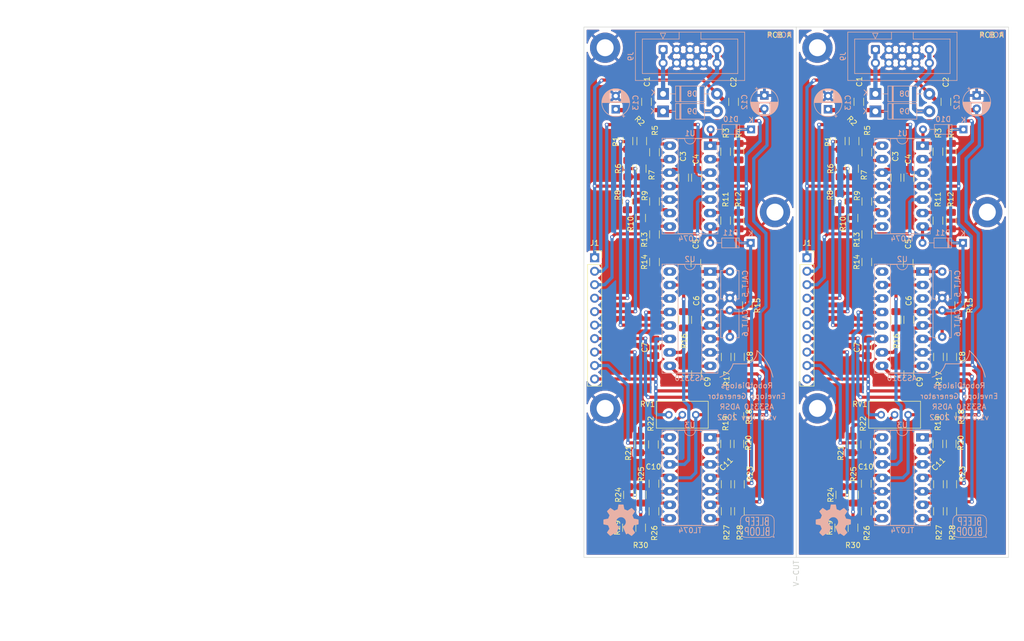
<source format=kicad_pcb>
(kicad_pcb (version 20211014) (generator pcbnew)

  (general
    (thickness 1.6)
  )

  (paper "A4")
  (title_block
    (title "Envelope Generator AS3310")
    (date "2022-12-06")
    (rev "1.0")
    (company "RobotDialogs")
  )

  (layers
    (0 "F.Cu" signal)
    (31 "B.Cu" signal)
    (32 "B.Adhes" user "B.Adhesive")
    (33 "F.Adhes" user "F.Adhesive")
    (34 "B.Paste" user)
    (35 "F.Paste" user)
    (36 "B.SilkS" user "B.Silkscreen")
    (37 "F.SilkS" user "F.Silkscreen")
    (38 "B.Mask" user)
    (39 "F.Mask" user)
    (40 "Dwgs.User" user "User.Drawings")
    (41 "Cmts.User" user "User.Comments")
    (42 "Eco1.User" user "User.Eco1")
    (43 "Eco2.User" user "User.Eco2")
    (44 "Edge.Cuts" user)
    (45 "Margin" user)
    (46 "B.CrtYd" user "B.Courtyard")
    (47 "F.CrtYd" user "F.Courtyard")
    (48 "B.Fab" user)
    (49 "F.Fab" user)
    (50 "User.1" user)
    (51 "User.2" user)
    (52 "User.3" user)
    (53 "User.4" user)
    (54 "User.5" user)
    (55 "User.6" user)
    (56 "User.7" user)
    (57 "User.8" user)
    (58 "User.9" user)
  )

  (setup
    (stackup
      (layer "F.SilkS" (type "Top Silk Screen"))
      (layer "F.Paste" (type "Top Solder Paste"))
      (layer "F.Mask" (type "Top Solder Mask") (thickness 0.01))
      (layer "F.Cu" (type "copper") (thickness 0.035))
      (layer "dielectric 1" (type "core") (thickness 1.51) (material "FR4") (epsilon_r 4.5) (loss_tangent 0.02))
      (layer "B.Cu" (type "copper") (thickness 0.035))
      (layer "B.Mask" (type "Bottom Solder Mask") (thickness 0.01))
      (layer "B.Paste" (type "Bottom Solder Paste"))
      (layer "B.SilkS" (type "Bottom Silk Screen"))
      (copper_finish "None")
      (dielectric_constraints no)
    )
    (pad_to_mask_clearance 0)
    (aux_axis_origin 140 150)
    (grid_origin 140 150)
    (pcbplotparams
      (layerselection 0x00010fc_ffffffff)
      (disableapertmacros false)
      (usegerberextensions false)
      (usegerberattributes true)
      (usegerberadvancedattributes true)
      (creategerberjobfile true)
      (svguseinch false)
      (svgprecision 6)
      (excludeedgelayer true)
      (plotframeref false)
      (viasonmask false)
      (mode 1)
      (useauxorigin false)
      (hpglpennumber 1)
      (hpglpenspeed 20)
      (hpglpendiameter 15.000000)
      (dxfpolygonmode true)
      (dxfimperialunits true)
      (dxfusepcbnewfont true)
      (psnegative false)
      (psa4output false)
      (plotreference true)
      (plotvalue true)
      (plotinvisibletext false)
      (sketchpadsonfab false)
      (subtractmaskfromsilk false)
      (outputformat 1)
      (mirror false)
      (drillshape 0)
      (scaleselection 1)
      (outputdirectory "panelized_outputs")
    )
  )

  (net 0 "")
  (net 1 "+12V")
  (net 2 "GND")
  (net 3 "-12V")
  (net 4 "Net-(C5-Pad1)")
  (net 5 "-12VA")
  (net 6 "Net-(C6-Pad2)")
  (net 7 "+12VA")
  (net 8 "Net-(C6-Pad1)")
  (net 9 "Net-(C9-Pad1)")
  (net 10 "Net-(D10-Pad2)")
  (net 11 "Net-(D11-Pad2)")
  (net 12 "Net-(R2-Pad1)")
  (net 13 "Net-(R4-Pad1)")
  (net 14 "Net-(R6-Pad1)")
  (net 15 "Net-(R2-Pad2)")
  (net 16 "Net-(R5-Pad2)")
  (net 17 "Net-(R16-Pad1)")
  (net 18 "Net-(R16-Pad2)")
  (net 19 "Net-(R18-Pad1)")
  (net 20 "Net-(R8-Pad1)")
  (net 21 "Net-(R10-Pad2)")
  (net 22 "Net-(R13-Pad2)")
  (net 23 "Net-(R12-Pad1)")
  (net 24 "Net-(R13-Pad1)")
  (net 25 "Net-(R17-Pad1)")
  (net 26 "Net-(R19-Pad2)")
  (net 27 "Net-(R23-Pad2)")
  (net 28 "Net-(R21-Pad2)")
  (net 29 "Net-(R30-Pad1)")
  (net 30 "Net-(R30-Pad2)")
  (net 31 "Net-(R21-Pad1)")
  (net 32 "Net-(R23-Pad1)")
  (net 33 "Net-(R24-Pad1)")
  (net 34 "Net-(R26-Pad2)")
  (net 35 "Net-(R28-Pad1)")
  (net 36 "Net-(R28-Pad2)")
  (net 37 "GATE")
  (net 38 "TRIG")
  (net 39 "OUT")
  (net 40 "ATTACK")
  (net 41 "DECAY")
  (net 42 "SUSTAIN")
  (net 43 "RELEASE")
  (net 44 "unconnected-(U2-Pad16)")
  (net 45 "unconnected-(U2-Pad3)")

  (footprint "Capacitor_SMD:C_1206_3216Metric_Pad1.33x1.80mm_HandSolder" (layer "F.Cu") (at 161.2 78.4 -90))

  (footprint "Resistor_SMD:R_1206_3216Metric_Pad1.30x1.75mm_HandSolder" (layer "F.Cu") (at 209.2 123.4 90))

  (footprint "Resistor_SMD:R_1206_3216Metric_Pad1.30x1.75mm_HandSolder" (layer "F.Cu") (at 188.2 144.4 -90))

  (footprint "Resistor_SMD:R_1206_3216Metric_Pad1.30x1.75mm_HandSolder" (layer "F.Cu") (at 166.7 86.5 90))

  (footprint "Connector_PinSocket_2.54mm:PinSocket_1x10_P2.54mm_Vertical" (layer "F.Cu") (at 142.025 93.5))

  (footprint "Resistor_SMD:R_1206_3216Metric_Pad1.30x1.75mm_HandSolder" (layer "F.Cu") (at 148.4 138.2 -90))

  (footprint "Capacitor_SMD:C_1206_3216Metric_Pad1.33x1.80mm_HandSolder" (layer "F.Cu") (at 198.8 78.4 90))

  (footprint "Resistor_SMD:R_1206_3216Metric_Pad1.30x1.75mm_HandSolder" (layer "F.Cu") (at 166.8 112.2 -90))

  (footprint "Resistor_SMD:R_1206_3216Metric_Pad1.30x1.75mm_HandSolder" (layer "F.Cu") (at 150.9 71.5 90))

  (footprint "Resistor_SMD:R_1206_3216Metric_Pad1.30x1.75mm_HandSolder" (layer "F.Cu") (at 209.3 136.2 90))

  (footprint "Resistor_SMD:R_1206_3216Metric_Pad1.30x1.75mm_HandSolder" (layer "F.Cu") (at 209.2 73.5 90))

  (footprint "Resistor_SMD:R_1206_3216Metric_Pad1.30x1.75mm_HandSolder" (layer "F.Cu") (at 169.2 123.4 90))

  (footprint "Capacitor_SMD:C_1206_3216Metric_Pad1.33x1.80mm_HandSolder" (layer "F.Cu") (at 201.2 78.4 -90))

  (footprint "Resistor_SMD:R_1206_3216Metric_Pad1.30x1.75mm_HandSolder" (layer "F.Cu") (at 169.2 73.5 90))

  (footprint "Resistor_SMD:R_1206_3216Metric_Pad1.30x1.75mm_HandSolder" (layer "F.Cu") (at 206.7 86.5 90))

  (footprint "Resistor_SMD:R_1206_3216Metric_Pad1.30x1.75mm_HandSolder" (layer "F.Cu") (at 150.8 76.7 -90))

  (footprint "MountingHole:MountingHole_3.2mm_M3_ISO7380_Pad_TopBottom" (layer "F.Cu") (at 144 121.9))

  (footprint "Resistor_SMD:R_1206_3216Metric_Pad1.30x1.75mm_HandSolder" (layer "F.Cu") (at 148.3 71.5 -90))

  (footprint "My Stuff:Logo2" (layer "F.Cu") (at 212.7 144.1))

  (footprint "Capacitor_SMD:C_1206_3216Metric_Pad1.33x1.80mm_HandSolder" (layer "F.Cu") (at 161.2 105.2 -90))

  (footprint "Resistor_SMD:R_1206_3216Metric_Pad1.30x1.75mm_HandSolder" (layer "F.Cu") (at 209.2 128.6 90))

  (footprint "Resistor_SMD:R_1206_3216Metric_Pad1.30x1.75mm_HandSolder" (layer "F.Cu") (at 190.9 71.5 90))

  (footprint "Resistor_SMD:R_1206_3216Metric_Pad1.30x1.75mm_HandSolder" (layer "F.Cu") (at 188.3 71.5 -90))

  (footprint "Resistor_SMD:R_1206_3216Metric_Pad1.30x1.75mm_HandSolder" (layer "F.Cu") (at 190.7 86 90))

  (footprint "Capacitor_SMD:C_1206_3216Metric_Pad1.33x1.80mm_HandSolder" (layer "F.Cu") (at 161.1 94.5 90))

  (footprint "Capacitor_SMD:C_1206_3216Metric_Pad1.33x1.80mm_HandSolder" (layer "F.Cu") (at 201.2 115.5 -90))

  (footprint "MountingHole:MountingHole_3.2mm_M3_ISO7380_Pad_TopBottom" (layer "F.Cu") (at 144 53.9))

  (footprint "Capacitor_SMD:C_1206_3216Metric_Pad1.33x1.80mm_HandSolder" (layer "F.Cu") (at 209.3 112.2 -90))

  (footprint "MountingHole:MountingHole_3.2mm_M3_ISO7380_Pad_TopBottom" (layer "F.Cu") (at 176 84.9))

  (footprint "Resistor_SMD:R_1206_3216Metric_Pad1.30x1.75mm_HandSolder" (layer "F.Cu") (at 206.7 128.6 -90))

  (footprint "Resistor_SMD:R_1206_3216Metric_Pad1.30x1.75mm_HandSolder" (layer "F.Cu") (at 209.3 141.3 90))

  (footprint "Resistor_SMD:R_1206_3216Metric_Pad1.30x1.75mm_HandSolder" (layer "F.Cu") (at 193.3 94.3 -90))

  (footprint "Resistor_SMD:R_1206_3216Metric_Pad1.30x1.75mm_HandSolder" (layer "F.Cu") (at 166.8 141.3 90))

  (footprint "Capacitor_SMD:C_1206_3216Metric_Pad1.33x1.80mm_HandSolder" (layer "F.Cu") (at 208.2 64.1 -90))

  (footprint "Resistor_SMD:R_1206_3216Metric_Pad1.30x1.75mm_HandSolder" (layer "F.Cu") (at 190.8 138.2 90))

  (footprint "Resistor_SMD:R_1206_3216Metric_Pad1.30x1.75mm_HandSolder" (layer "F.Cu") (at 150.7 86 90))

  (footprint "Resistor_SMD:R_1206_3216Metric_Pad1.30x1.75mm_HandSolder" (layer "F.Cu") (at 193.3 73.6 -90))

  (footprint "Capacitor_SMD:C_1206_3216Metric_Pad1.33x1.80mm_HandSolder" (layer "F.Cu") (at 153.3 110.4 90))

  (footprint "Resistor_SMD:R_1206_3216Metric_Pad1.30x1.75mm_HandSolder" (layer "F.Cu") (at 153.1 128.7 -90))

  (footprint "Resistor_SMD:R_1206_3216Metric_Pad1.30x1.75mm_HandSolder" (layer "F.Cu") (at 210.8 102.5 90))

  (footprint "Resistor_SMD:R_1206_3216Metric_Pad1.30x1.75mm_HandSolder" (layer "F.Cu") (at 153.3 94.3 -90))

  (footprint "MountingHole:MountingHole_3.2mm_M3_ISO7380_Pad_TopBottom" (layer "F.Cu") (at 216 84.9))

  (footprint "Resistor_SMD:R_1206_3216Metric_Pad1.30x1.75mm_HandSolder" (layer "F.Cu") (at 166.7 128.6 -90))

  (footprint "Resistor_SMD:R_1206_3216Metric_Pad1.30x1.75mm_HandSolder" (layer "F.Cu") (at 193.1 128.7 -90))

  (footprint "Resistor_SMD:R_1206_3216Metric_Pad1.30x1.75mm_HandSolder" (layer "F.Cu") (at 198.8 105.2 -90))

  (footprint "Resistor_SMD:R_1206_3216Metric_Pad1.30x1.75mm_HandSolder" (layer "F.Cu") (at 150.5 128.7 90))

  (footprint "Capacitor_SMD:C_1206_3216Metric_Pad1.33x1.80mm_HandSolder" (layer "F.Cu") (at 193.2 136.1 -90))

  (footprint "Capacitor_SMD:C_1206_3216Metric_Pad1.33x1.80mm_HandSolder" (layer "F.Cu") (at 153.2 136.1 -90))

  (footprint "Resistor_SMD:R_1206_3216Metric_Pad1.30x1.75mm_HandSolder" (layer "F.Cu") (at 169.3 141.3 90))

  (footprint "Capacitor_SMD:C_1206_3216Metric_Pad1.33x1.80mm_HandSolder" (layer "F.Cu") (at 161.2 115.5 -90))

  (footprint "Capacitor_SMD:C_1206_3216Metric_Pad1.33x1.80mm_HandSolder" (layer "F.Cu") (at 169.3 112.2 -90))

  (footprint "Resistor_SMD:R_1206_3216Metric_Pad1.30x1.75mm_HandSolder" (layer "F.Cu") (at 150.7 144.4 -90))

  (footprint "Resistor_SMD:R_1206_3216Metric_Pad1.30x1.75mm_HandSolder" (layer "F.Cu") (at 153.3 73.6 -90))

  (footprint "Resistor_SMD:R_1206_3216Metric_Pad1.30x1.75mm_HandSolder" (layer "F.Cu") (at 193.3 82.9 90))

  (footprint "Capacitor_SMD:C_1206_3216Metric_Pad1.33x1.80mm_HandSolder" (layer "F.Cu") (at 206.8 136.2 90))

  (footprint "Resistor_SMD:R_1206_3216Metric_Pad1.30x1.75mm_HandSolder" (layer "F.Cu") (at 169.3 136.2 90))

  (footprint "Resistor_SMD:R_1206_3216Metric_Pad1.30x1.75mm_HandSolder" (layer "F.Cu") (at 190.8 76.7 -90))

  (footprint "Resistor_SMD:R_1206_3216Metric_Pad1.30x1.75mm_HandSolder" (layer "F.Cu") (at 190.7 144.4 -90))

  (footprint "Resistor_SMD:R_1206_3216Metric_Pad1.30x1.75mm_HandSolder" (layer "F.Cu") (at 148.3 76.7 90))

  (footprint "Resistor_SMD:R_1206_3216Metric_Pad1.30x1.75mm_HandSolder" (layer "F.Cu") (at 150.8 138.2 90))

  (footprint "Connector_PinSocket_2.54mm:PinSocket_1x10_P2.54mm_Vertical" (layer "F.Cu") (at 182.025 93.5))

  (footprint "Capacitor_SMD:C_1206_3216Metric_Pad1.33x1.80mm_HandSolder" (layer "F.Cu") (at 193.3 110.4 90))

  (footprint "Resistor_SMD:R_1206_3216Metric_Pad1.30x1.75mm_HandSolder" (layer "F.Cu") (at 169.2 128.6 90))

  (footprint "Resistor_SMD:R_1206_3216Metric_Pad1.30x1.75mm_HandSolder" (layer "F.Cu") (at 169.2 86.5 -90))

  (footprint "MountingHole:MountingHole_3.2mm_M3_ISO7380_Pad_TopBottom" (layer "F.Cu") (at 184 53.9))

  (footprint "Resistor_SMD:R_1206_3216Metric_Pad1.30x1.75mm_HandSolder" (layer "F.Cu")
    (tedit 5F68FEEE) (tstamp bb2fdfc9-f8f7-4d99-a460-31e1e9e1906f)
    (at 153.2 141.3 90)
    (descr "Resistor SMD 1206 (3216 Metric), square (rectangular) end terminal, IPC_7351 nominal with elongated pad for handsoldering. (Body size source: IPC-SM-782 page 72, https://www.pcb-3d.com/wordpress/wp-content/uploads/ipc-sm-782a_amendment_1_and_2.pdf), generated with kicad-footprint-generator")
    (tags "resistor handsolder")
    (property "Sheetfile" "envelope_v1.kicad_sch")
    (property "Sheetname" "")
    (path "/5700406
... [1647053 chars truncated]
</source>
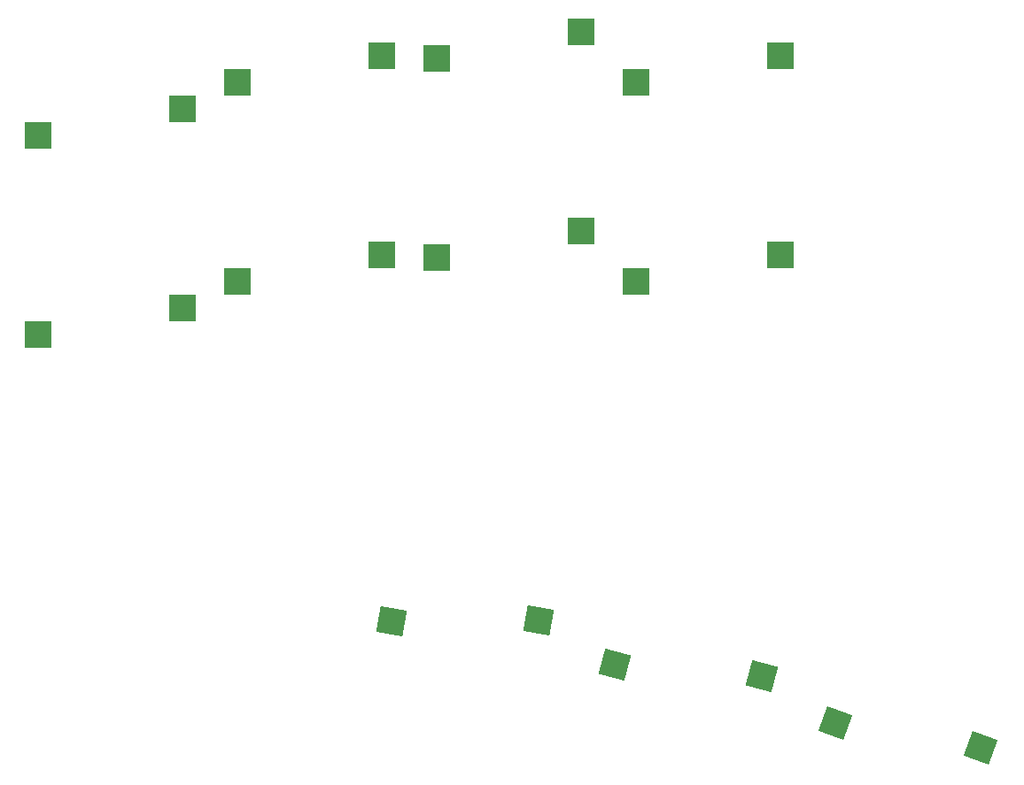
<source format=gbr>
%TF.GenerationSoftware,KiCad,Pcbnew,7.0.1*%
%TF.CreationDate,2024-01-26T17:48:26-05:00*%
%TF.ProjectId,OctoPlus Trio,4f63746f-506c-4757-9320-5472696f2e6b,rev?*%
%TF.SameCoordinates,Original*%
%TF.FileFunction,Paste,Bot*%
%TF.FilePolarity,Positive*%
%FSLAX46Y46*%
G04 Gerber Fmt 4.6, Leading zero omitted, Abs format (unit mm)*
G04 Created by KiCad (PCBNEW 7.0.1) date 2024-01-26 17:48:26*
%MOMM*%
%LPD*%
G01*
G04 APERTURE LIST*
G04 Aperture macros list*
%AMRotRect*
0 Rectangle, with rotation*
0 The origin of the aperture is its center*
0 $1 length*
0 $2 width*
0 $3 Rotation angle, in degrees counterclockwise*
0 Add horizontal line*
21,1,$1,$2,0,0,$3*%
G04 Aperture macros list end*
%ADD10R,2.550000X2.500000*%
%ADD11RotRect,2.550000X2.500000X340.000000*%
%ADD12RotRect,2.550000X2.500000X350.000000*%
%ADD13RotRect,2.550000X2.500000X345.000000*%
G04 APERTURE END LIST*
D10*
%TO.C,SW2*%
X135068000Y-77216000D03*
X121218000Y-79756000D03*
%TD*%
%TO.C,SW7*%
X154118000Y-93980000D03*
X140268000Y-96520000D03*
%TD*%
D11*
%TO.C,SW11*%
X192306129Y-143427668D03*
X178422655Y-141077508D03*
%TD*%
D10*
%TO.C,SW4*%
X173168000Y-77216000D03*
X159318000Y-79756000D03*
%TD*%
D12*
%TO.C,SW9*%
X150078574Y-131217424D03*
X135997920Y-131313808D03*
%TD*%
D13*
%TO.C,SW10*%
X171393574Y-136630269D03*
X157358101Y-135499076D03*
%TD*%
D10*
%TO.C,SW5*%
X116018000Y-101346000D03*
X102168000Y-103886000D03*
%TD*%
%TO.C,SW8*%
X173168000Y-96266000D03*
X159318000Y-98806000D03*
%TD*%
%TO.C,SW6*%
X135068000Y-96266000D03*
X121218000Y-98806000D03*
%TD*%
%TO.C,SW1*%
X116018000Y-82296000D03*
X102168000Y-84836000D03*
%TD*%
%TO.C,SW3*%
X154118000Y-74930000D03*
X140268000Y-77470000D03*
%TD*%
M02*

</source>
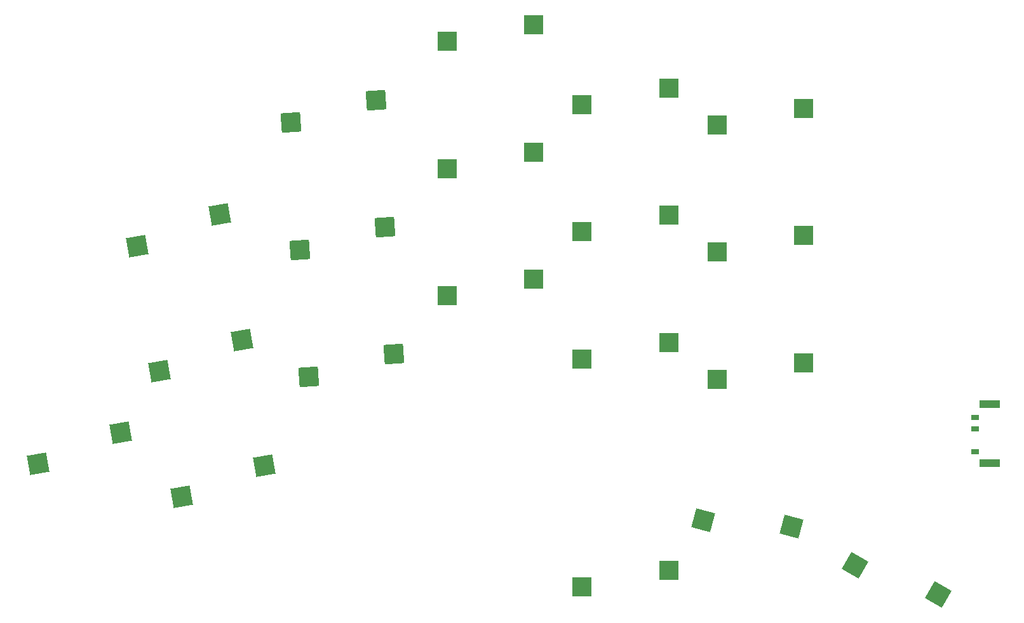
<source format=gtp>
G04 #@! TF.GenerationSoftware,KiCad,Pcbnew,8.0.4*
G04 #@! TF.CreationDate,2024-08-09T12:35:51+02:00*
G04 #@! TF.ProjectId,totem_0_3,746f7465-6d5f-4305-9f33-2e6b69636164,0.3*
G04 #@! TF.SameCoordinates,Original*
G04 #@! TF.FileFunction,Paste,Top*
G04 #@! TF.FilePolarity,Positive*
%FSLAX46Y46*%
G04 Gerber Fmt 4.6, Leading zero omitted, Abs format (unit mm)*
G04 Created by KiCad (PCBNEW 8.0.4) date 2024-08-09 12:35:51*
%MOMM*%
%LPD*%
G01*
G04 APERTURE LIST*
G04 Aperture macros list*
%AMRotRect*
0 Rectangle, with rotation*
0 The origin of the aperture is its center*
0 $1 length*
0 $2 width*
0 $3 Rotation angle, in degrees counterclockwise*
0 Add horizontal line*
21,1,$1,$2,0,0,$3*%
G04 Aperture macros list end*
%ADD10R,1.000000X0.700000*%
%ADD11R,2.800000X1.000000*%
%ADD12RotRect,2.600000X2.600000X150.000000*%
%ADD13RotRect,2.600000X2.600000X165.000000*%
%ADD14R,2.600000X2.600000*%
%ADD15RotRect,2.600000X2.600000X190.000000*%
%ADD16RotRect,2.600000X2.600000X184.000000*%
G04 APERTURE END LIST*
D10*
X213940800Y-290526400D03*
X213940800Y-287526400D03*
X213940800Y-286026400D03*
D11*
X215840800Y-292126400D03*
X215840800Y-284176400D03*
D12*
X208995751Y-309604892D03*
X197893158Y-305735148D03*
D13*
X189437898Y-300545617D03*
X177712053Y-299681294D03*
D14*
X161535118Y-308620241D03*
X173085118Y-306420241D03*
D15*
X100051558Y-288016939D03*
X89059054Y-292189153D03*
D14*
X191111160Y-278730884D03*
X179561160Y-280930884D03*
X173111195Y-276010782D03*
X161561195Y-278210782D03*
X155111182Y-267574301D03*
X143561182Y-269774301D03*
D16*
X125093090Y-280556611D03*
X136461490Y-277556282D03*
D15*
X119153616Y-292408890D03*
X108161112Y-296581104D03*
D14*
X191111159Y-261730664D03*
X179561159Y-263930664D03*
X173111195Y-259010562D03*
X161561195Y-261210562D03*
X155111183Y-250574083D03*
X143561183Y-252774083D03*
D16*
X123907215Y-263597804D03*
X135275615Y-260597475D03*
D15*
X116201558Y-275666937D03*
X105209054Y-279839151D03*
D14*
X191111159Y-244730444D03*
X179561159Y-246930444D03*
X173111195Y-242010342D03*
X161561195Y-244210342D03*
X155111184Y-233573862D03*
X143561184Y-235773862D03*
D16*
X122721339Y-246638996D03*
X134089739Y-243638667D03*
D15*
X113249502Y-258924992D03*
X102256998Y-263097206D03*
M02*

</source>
◆ ◆ ◆ ◆
Bring together every line in the entries that holds the string "Adhes".

    (32 "B.Adhes" user "B.Adhesive")
    (33 "F.Adhes" user "F.Adhesive")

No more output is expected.